# New Member with a stray problem



## shrow (Jan 30, 2013)

About 2 years ago, we had a stray cat that started hanging around our house. Long story short, my husband started feeding her, and now she's ours. After we gained her trust, we started inviting her inside. However, the cat we adopted from the Humane Society as a kitten is a bit of a jerk (that's a polite word for what we affectionately call her), so they've never figured out how to cohabitate. As a result, Kitty #2 lives outside. Unfortunately, other stray cats have started hanging around in recent months. They eat all her food and leave her acting skittish and nervous all the time. I can't afford to start feeding them all (because then they become our responsibility, and the vet bills would eat me alive...4 animals is more than enough!), and even if I could, they make our sweet angel kitty nervous. I hate that she can't relax at home. I called the animal shelter, and they were no help. They will allow me to rent some traps for the cats, but I'm guessing our kitty would wind up in them more than the strays, which would exponentially increase her stress. Do you guys have any suggestions that may help me get rid of the strays?


----------



## Nan (Oct 11, 2010)

How did you do the introduction of the "stray" #2 and your other cat #1? Look through the threads here on cat introduction. You might try to bring #2 in again, separate them and do a slow introduction again. & then you don't have to feed the others.


----------



## spirite (Jul 31, 2012)

I've also been feeding a stray for 2 1/2 years. He's so sweet, but one of mine is still afraid of him, so I won't let him in. I consider him my outdoor cat. He's got a house on my deck and I feed him there.

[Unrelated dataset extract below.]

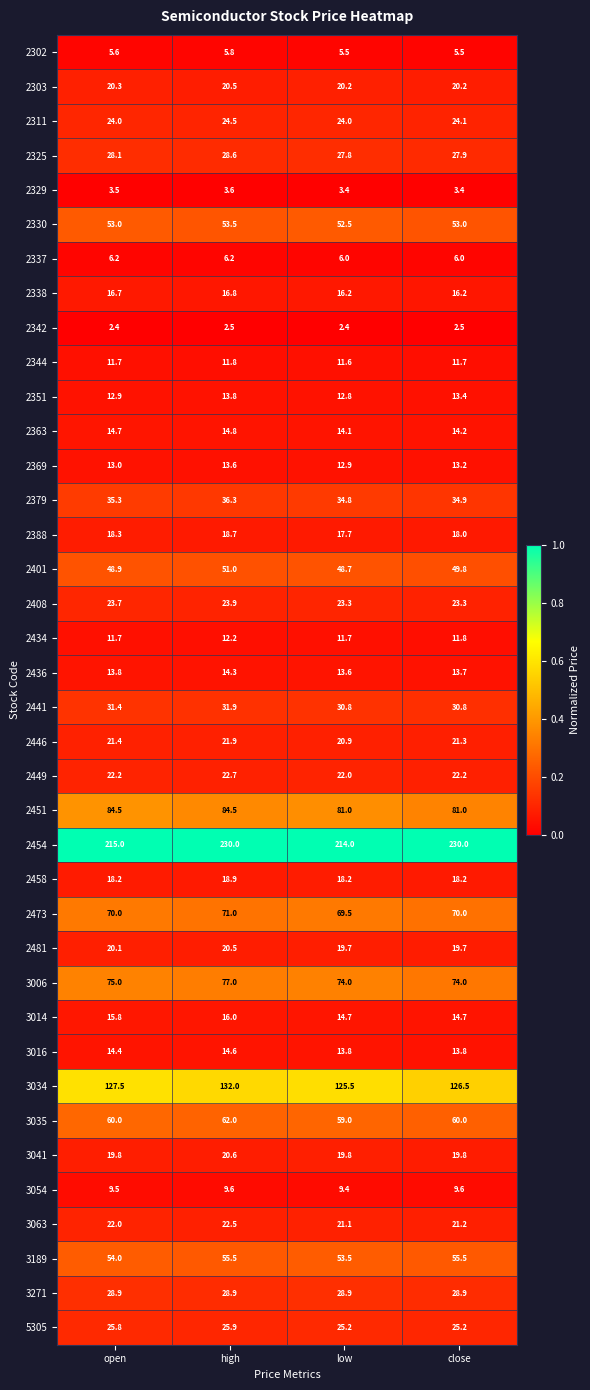

The 2303 series shows 20.3 at open. True or false?

True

There are several neighborhood cats, not strays, who are indoor-outdoor. At least a couple of them started coming up on the deck and eating his food. Occasionally there's a raccoon or an opossum too, so not only is he not getting his food, he's spraying. Argh.

What I've ended up doing is sitting out there with him until he's done eating and then taking his food back inside. Sometimes, I'm at work for 8 or more hours, and I feel bad if he doesn't show up for his food. 

But he's now pretty well-trained and knows that unless he shows up and eats when I'm there, he may not be getting any food for several hours. He almost always comes when he hears the back door open. I do feel terrible if he doesn't and I have to leave and would love to be able to leave food out all the time, but that's what was attracting the other cats. 

This is the only solution I've found that works. Is this feasible for you?


----------